I'm not as well versed as I would like to be to confidently evaluate the following cost function. So any affirmation would be appreciated. Given an initial stage $x_0$

$$J_\pi(x_0) = \lim_{N \to \infty} \mathop{{}^{E}_{w_k}}_{k= 0,1,...,} \{\sum_{k=0}^{N-1}\alpha^kg(x_k,\mu_k(x_k),w_k)\}$$ which is subject to the discrete time system constraint

$$x_{k+1}=f(x_k, u_k,w_k), \qquad k=0,1,...,$$

where $x_k$ is the state, $u_k$ is the control, and $w_k$ is the random disturbance. The objective is to find the best policy $\pi = \{\mu_{0},\mu_{1},... \}$, where $\mu_k : S \mapsto C$, $u_k \in C $ and $ \forall x_k \in S$, so that the cost is minimized. I should also mention that $w_k$, like $x_k$ and $u_k$, has its own space $D$ a countable set. $w_k$ may be dependent on the current state $x_k$ and control $u_k$, but not on $k$ and thus previous disturbances don't affect. As could be implied, $w_k$ is characterized by probability distributions $P(w_k | x_k , u_k )$. Also the scalar $\alpha$ is referred to as the discount factor and $g: S \times C \times D \to \mathbb{R}$ is the cost per stage.

My questions are:
1. What difference does it make having upper bound $N-1$ instead of $N$ when I have a limit as $N$ approaches infinity? Is $N-1$ only written because $k = 0$ and we would like to say the Nth stage and mean it?
2. Is there any reason besides the $w_k$ being inside stuff that the expected value is outside of the sum to make it look pretty? Could it have been inside the sum but enclosing the cost per stage function $g$ instead?

1

There are 1 best solutions below

2
On BEST ANSWER

I'm confused somewhat by the notation. You describe $w_k$ as an i.i.d. random variable conditional on the contemporaneous state and control variable which seems odd since this suggests the choice of any $u_k$ minimizes the cost function through the state equation $x_{k+1}$ and by affecting the support (and hence mean) of the $w_k$ shock.
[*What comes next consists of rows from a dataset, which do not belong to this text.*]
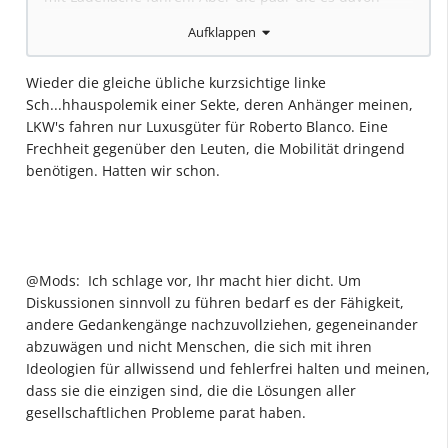
gibt, sind kein Argument den Rest nicht trotzdem
Aufklappen
umzustellen.
....
Wieder die gleiche übliche kurzsichtige linke
Sch...hhauspolemik einer Sekte, deren Anhänger meinen,
LKW's fahren nur Luxusgüter für Roberto Blanco. Eine
Frechheit gegenüber den Leuten, die Mobilität dringend
benötigen. Hatten wir schon.
@Mods: Ich schlage vor, Ihr macht hier dicht. Um
Diskussionen sinnvoll zu führen bedarf es der Fähigkeit,
andere Gedankengänge nachzuvollziehen, gegeneinander
abzuwägen und nicht Menschen, die sich mit ihren
Ideologien für allwissend und fehlerfrei halten und meinen,
dass sie die einzigen sind, die die Lösungen aller
gesellschaftlichen Probleme parat haben.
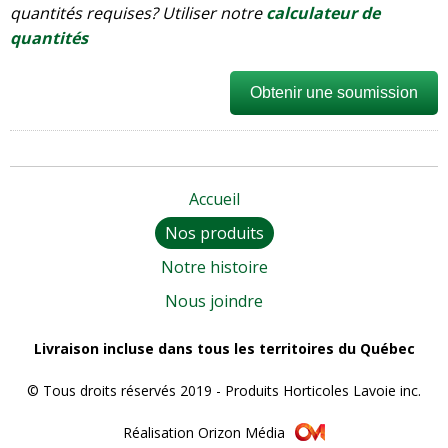
quantités requises? Utiliser notre
calculateur de
quantités
Obtenir une soumission
Accueil
Nos produits
Notre histoire
Nous joindre
Livraison incluse dans tous les territoires du Québec
© Tous droits réservés 2019 - Produits Horticoles Lavoie inc.
Réalisation Orizon Média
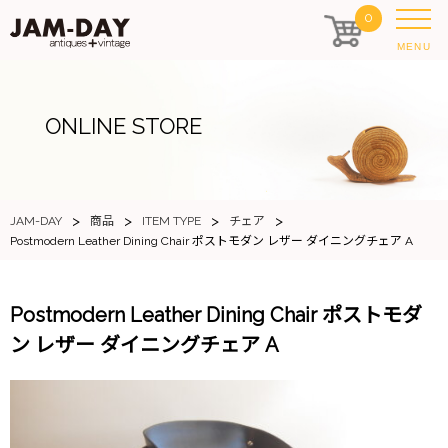
0
MENU
ONLINE STORE
>
>
>
>
JAM-DAY
商品
ITEM TYPE
チェア
Postmodern Leather Dining Chair ポストモダン レザー ダイニングチェア A
Postmodern Leather Dining Chair ポストモダ
ン レザー ダイニングチェア A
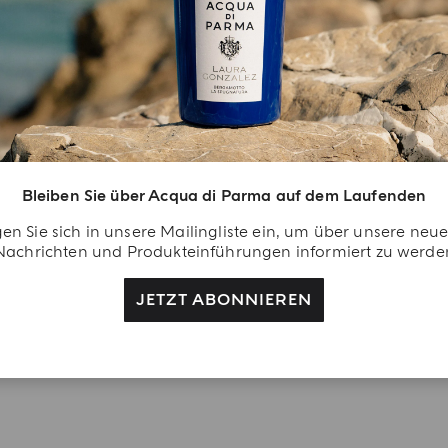
Bleiben Sie über Acqua di Parma auf dem Laufenden
AND- UND BODYWASH
HAND- UND BODYWA
en Sie sich in unsere Mailingliste ein, um über unsere neu
Nachrichten und Produkteinführungen informiert zu werde
Arancia Di Capri
Fico Di Amalfi
JETZT ABONNIEREN
€ 59.00
€ 59.00
EN EINKAUFSWAGEN GEBEN
IN DEN EINKAUFSWAGEN 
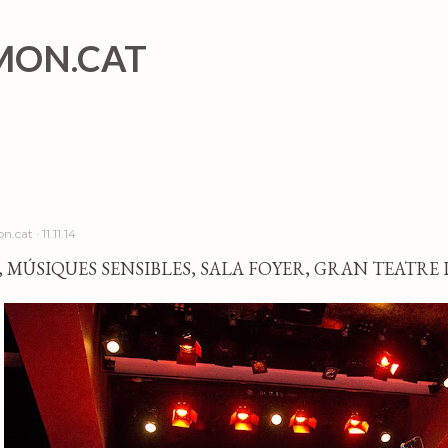
Salta al contingut principal
MON.CAT
n.cat
11.11.14
, MÚSIQUES SENSIBLES, SALA FOYER, GRAN TEATRE DE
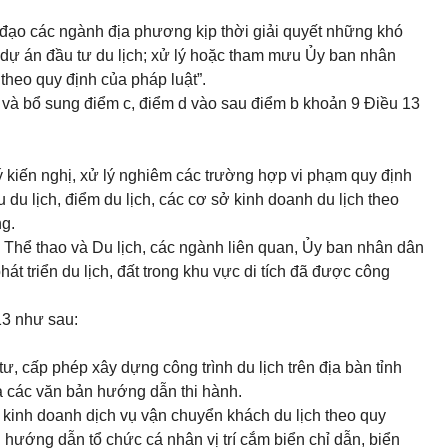
 đạo các ngành địa phương kịp thời giải quyết những khó
 dự án đầu tư du lịch; xử lý hoặc tham mưu Ủy ban nhân
theo quy định của pháp luật”.
và bổ sung điểm c, điểm d vào sau
điểm b khoản 9 Điều 13
lý kiến nghị, xử lý nghiêm các trường hợp vi phạm quy định
u du lịch, điểm du lịch, các cơ sở kinh doanh du lịch theo
ng.
, Thể thao và Du lịch, các ngành liên quan, Ủy ban nhân dân
t triển du lịch, đất trong khu vực di tích đã được công
13
như sau:
ư, cấp phép xây dựng công trình du lịch trên địa bàn tỉnh
à các văn bản hướng dẫn thi hành.
 kinh doanh dịch vụ vận chuyển khách du lịch theo quy
 hướng dẫn tổ chức cá nhân vị trí cắm biển chỉ dẫn, biển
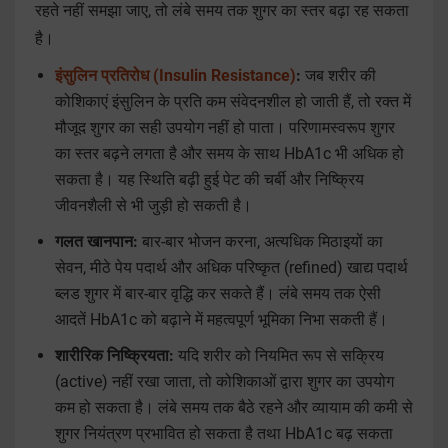
रहते नहीं समझा जाए, तो लंबे समय तक शुगर का स्तर बढ़ा रह सकता
है।
इंसुलिन प्रतिरोध (Insulin Resistance)
:
जब शरीर की
कोशिकाएं इंसुलिन के प्रति कम संवेदनशील हो जाती हैं, तो रक्त में
मौजूद शुगर का सही उपयोग नहीं हो पाता। परिणामस्वरूप शुगर
का स्तर बढ़ने लगता है और समय के साथ HbA1c भी अधिक हो
सकता है। यह स्थिति बढ़ी हुई पेट की चर्बी और निष्क्रिय
जीवनशैली से भी जुड़ी हो सकती है।
गलत खानपान:
बार-बार भोजन करना, अत्यधिक मिठाइयों का
सेवन, मीठे पेय पदार्थ और अधिक परिष्कृत (refined) खाद्य पदार्थ
ब्लड शुगर में बार-बार वृद्धि कर सकते हैं। लंबे समय तक ऐसी
आदतें HbA1c को बढ़ाने में महत्वपूर्ण भूमिका निभा सकती हैं।
शारीरिक निष्क्रियता:
यदि शरीर को नियमित रूप से सक्रिय
(active) नहीं रखा जाता, तो कोशिकाओं द्वारा शुगर का उपयोग
कम हो सकता है। लंबे समय तक बैठे रहने और व्यायाम की कमी से
शुगर नियंत्रण प्रभावित हो सकता है तथा HbA1c बढ़ सकता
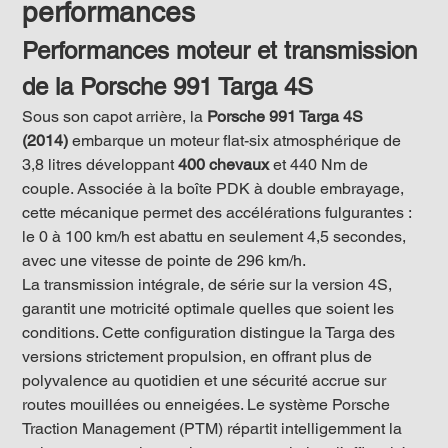
performances
Performances moteur et transmission 
de la Porsche 991 Targa 4S
Sous son capot arrière, la 
Porsche 991 Targa 4S 
(2014)
 embarque un moteur flat-six atmosphérique de 
3,8 litres développant 
400 chevaux
 et 440 Nm de 
couple. Associée à la boîte PDK à double embrayage, 
cette mécanique permet des accélérations fulgurantes : 
le 0 à 100 km/h est abattu en seulement 4,5 secondes, 
avec une vitesse de pointe de 296 km/h.
La transmission intégrale, de série sur la version 4S, 
garantit une motricité optimale quelles que soient les 
conditions. Cette configuration distingue la Targa des 
versions strictement propulsion, en offrant plus de 
polyvalence au quotidien et une sécurité accrue sur 
routes mouillées ou enneigées. Le système Porsche 
Traction Management (PTM) répartit intelligemment la 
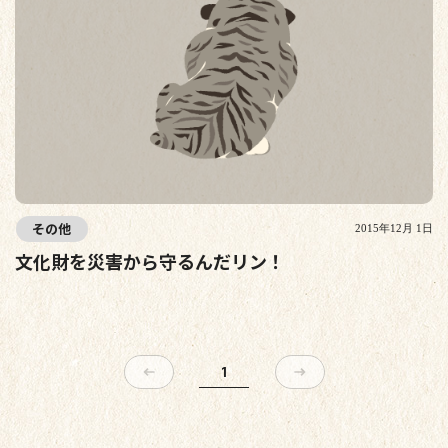
その他
2015年12月 1日
文化財を災害から守るんだリン！
1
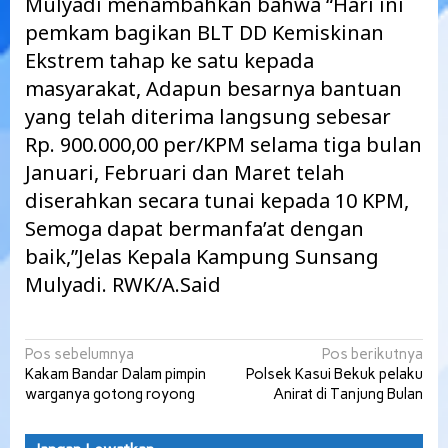
Mulyadi menambahkan bahwa “Hari ini
pemkam bagikan BLT DD Kemiskinan
Ekstrem tahap ke satu kepada
masyarakat, Adapun besarnya bantuan
yang telah diterima langsung sebesar
Rp. 900.000,00 per/KPM selama tiga bulan
Januari, Februari dan Maret telah
diserahkan secara tunai kepada 10 KPM,
Semoga dapat bermanfa’at dengan
baik,”Jelas Kepala Kampung Sunsang
Mulyadi. RWK/A.Said
Navigasi
Pos sebelumnya
Pos berikutnya
Kakam Bandar Dalam pimpin
Polsek Kasui Bekuk pelaku
pos
warganya gotong royong
Anirat di Tanjung Bulan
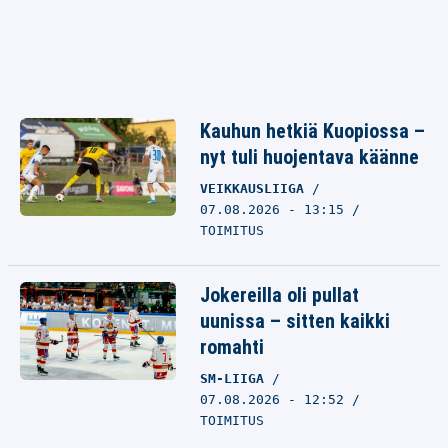
Kauhun hetkiä Kuopiossa –
nyt tuli huojentava käänne
VEIKKAUSLIIGA
07.08.2026 - 13:15
TOIMITUS
Jokereilla oli pullat
uunissa – sitten kaikki
romahti
SM-LIIGA
07.08.2026 - 12:52
TOIMITUS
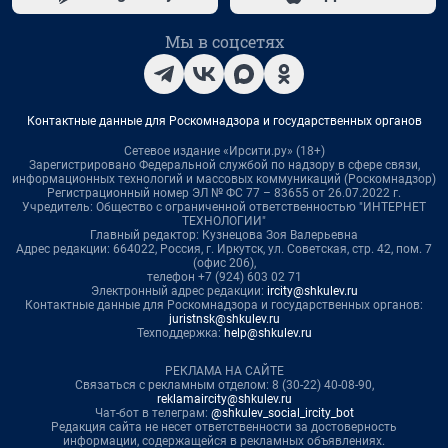
Мы в соцсетях
Контактные данные для Роскомнадзора и государственных органов
Сетевое издание «Ирсити.ру» (18+)
Зарегистрировано Федеральной службой по надзору в сфере связи,
информационных технологий и массовых коммуникаций (Роскомнадзор)
Регистрационный номер ЭЛ № ФС 77 – 83655 от 26.07.2022 г.
Учредитель: Общество с ограниченной ответственностью "ИНТЕРНЕТ
ТЕХНОЛОГИИ"
Главный редактор: Кузнецова Зоя Валерьевна
Адрес редакции: 664022, Россия, г. Иркутск, ул. Советская, стр. 42, пом. 7
(офис 206),
телефон +7 (924) 603 02 71
Электронный адрес редакции:
ircity@shkulev.ru
Контактные данные для Роскомнадзора и государственных органов:
juristnsk@shkulev.ru
Техподдержка:
help@shkulev.ru
РЕКЛАМА НА САЙТЕ
Связаться с рекламным отделом: 8 (30-22) 40-08-90,
reklamaircity@shkulev.ru
Чат-бот в телеграм:
@shkulev_social_ircity_bot
Редакция сайта не несет ответственности за достоверность
информации, содержащейся в рекламных объявлениях.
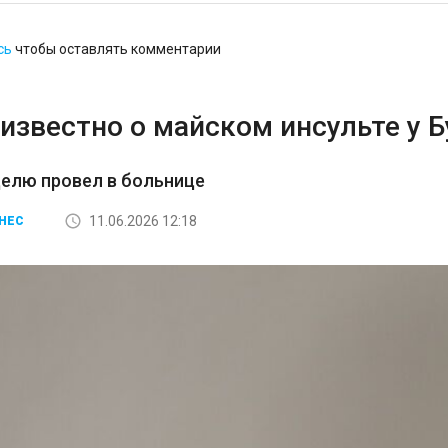
сь
чтобы оставлять комментарии
известно о майском инсульте у 
елю провел в больнице
11.06.2026 12:18
НЕС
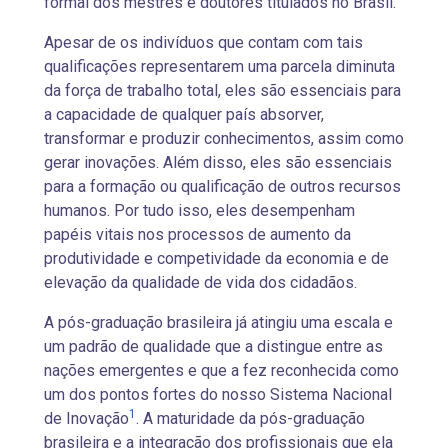
formal dos mestres e doutores titulados no Brasil.
Apesar de os indivíduos que contam com tais
qualificações representarem uma parcela diminuta
da força de trabalho total, eles são essenciais para
a capacidade de qualquer país absorver,
transformar e produzir conhecimentos, assim como
gerar inovações. Além disso, eles são essenciais
para a formação ou qualificação de outros recursos
humanos. Por tudo isso, eles desempenham
papéis vitais nos processos de aumento da
produtividade e competividade da economia e de
elevação da qualidade de vida dos cidadãos.
A pós-graduação brasileira já atingiu uma escala e
um padrão de qualidade que a distingue entre as
nações emergentes e que a fez reconhecida como
um dos pontos fortes do nosso Sistema Nacional
1
de Inovação
. A maturidade da pós-graduação
brasileira e a integração dos profissionais que ela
But perhaps this is standard in your terrain...?

With that caveat in mind:

  1. The sum running from $N$ or to $N-1$ is incidental in the limit since $\infty = \infty-1$. (This isn't really kosher, since $\infty$ is not a number.) For $N < \infty$ the indices matter if you're, for example, reducing the equation to prove convergence (which is here guaratneed for $|\alpha| < 1$).
  2. Formally, since $E[\bullet]$ is a linear operator, it can be written as either inside or outside summand. This because the expectations are applied at $k=0$ (clearer notation would be $E_0[\bullet]$). If expectations were repeatedly updated, e.g. $\sum_k E_k[\bullet]$, then past shocks $w_{t<k}$ would be part of the information. This would be a very different problem from the one posed in which all shocks are unknown. Hence, for clarity's sake it is preferable to put the expectations operator outside the sum.